# Passage provided
Securities Law & Instruments


Headnote

National Policy 11-203 Process for Exemptive Relief Applications in Multiple Jurisdictions – National Policy 11-206 Process for Cease to be a Reporting Issuer Applications – issuer deemed to no longer be a reporting issuer under applicable securities legislation – issuer is in the process of winding up – issuer will distribute to its shareholders all of its remaining assets, including shares of another entity that it holds – issuer has ceased all commercial activity and will be dissolved after the liquidation process is complete – shareholders voted to approve the liquidation resolution and the application to cease reporting – issuer has more than 50 securityholders worldwide and more than 15 securityholders in Canada.

Applicable Legislative Provisions

Securities Act, R.S.O. 1990, c. S.5, as am., s. 1(10)(a)(ii).

July 14, 2017

IN THE MATTER OF
THE SECURITIES LEGISLATION OF
ONTARIO
(the Jurisdiction)

AND

IN THE MATTER OF
THE PROCESS FOR CEASE TO BE
A REPORTING ISSUER APPLICATIONS

AND

IN THE MATTER OF
NESSCAP ENERGY INC.
(the Filer)

ORDER

Background

The principal regulator in the Jurisdiction has received an application from the Filer for an order under the securities legislation of the Jurisdiction of the principal regulator (the Legislation) that the Filer has ceased to be a reporting issuer in all jurisdictions of Canada in which it is a reporting issuer (the Order Sought).

Under the Process for Cease to be a Reporting Issuer Applications (for a passport application):

(a)           the Ontario Securities Commission is the principal regulator for this application, and

(b)           the Filer has provided notice that subsection 4C.5(1) of Multilateral Instrument 11-102 Passport System (MI 11-102) is intended to be relied upon in British Columbia and Alberta (collectively with Ontario, the Jurisdictions).

Interpretation

Terms defined in National Instrument 14-101 Definitions and MI 11-102 have the same meaning if used in this order, unless otherwise defined.

[Items drawn from a dataset]
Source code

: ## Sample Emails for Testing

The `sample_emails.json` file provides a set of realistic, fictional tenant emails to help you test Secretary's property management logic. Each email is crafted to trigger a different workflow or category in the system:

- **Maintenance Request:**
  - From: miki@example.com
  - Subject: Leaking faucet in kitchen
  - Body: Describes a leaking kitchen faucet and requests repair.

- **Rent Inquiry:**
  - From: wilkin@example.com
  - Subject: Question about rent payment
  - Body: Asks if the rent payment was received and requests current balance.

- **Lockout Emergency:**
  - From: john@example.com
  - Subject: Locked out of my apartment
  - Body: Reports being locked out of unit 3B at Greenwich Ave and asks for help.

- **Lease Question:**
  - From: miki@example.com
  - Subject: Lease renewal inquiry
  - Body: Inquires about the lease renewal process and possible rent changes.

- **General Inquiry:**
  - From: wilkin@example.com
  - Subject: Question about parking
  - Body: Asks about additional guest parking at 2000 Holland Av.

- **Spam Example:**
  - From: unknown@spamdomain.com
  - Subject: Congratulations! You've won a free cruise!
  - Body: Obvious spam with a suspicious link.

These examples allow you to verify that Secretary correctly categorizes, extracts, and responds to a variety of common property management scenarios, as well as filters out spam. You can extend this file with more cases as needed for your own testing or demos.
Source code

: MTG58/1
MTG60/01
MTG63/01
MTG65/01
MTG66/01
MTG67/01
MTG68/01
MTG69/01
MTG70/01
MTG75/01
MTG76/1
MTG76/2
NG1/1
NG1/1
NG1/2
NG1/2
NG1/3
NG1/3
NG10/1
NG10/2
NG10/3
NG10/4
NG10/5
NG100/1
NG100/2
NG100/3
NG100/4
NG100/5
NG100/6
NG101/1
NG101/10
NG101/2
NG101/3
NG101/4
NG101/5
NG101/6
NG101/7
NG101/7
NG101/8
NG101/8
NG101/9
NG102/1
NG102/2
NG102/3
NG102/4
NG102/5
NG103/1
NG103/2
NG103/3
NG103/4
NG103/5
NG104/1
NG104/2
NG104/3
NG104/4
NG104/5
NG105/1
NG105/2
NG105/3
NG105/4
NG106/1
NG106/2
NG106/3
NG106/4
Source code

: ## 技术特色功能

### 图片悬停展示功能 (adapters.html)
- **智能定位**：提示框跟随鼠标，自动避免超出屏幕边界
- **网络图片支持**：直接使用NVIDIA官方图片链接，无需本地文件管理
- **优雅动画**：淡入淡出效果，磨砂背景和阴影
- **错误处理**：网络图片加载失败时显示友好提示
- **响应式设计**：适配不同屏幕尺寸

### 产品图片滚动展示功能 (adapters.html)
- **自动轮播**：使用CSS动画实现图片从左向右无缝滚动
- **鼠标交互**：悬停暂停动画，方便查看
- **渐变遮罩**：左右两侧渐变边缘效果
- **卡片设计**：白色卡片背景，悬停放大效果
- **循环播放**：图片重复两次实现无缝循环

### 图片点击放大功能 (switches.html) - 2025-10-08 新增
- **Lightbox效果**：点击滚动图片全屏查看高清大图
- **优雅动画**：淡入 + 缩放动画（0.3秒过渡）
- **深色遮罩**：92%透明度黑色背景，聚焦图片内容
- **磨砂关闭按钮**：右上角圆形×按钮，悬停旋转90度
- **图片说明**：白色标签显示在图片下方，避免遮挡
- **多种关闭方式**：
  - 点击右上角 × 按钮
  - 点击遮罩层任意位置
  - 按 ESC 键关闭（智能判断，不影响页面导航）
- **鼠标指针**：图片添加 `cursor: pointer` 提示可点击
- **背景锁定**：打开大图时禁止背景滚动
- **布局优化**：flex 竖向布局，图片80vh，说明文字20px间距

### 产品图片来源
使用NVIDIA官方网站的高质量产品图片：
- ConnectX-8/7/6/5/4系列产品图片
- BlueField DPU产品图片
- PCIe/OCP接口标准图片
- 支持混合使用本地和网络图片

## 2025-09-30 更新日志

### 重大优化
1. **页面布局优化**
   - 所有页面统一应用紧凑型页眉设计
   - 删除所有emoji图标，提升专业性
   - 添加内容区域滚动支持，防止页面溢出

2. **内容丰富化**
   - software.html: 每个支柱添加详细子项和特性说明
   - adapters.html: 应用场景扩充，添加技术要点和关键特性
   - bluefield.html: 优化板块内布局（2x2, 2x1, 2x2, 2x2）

# Task requirements
Answer these questions about the cease-to-report order:
(a) What date does the order bear?
(b) Which body is the principal regulator for this application?
(c) In which two provinces does the Filer intend to rely on subsection 4C.5(1) of MI 11-102?

# The completed task
(a) July 14, 2017
(b) The Ontario Securities Commission
(c) British Columbia and Alberta